**Deine Aufgabe**. Führe den Text über die Klingelbilder von Ralph Bageritz im Anschluss an seinen letzten Satz weiter.

**Lesetext**.

■ ■ ■ ■

Die Klingelbilder oder eine ästhetische Erinnerungsspur

AUF DIE FÄHRTE LOCKEN ODER EINE ÄSTHETISCHE ERINNERUNGSSPUR

Die Klingelbilder von Ralph Bageritz

von Barbara Hofmann, 1994

Ein Zeichen sind wir, deutungslos

Schmerzlos sind wir und haben fast

Die Sprache in der Fremde verloren.

(Hölderlin, Mnemosyne)

Die Unübersichtlichkeit der Massenkultur, die in Phänomenen wie dem Überfluß und der Schnelllebigkeit der Warenwelt, der Reiz- und Bildüberflutung der Medien ihren Ausdruck – und in der Urbanität des modernen Großstadtgefüges ihren infrastrukturellen Nährboden findet, stellen für den modernen Menschen eine besondere Herausforderung dar, die Frage seiner historischen Identität – sofern sie sich ihm stellt – anzugehen. Der selektive Blick und die individuelle Zuordnung der Dinge und Erlebnisse für den eigenen Lebensraum bieten Chancen, den Begriff der Zeit zu personifizieren. Eine ästhetische Umsetzung liefert darüber hinaus die Möglichkeit zu einer weitläufigeren Verbindlichkeit.

■ ■ ■ ■

**Einträge**.
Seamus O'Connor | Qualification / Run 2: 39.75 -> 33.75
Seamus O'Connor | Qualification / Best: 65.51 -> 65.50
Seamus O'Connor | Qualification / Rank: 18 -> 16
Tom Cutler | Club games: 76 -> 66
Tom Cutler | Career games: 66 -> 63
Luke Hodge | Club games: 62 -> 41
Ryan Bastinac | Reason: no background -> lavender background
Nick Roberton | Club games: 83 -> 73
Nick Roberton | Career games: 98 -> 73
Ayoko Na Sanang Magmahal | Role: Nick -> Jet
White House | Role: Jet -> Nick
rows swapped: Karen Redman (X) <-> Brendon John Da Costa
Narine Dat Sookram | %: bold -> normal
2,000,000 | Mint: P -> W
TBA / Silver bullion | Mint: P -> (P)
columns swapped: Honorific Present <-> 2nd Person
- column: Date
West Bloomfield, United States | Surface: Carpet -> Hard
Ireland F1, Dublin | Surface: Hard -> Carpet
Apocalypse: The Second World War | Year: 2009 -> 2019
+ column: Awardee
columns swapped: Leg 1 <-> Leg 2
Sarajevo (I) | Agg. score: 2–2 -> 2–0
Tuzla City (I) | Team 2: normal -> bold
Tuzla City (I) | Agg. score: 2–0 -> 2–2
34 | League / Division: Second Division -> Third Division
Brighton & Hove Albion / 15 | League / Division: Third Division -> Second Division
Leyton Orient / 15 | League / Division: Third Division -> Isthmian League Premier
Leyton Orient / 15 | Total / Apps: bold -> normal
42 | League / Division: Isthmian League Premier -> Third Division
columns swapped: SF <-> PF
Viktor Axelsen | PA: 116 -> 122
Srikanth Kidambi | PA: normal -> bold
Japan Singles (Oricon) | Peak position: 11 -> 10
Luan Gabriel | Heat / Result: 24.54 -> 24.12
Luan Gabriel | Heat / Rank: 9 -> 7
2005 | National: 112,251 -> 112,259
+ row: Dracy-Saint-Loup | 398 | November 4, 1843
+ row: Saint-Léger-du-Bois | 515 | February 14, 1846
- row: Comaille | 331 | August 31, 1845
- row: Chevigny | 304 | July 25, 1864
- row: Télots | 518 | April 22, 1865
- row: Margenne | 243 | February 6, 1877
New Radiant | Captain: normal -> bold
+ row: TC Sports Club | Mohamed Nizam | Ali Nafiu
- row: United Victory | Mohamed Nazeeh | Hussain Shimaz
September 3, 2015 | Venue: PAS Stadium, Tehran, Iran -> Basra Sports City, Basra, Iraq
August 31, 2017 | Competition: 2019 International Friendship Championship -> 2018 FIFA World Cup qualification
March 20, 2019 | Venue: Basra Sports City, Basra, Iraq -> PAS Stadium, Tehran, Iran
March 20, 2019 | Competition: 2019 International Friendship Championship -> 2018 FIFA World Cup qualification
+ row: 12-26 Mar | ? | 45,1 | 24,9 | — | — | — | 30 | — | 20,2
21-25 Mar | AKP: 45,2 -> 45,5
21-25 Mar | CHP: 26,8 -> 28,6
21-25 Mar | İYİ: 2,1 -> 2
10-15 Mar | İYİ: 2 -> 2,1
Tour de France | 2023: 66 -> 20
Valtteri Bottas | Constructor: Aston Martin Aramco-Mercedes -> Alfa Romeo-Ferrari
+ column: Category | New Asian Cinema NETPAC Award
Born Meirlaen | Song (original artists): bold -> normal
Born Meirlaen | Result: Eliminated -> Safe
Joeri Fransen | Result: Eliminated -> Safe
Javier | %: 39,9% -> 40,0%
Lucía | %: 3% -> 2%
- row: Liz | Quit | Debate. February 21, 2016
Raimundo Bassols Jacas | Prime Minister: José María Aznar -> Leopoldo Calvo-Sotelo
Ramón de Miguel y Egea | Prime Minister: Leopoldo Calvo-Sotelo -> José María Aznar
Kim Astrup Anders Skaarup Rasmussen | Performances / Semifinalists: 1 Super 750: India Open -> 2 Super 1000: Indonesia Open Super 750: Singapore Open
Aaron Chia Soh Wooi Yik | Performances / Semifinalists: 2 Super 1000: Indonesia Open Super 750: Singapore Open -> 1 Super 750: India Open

■ ■ ■ ■

**Ergebnis folgt**.
In den 1993 entstandenen Werkbeispielen photographischer schwarz/weiß Arbeiten isoliert der in Köln lebende Künstler Ralph Bageritz ein Wiederholungsmuster, ein Ornament des städtischen Lebens aus seinem gewöhnlichen Erscheinungsbereich und auratisiert mittels ästhetischer Interpretation dessen scheinbar ausweglos anonymes Schicksal. In der seriellen Anordnung von Klingeln und den ihnen zugeordneten Namenschildern, wie man sie von Hoch- und Mietshäusern her kennt, entdeckt er die Abstraktion eines modernen Lebensgefühls, die formalisierte Reduktion einer Komplexität von existentiellen Fragestellungen nach Ansässigkeit, Identität, Schicksal und sozialem Umfeld, die er durch seine künstlerische Vorgehensweise zu interpretieren sucht.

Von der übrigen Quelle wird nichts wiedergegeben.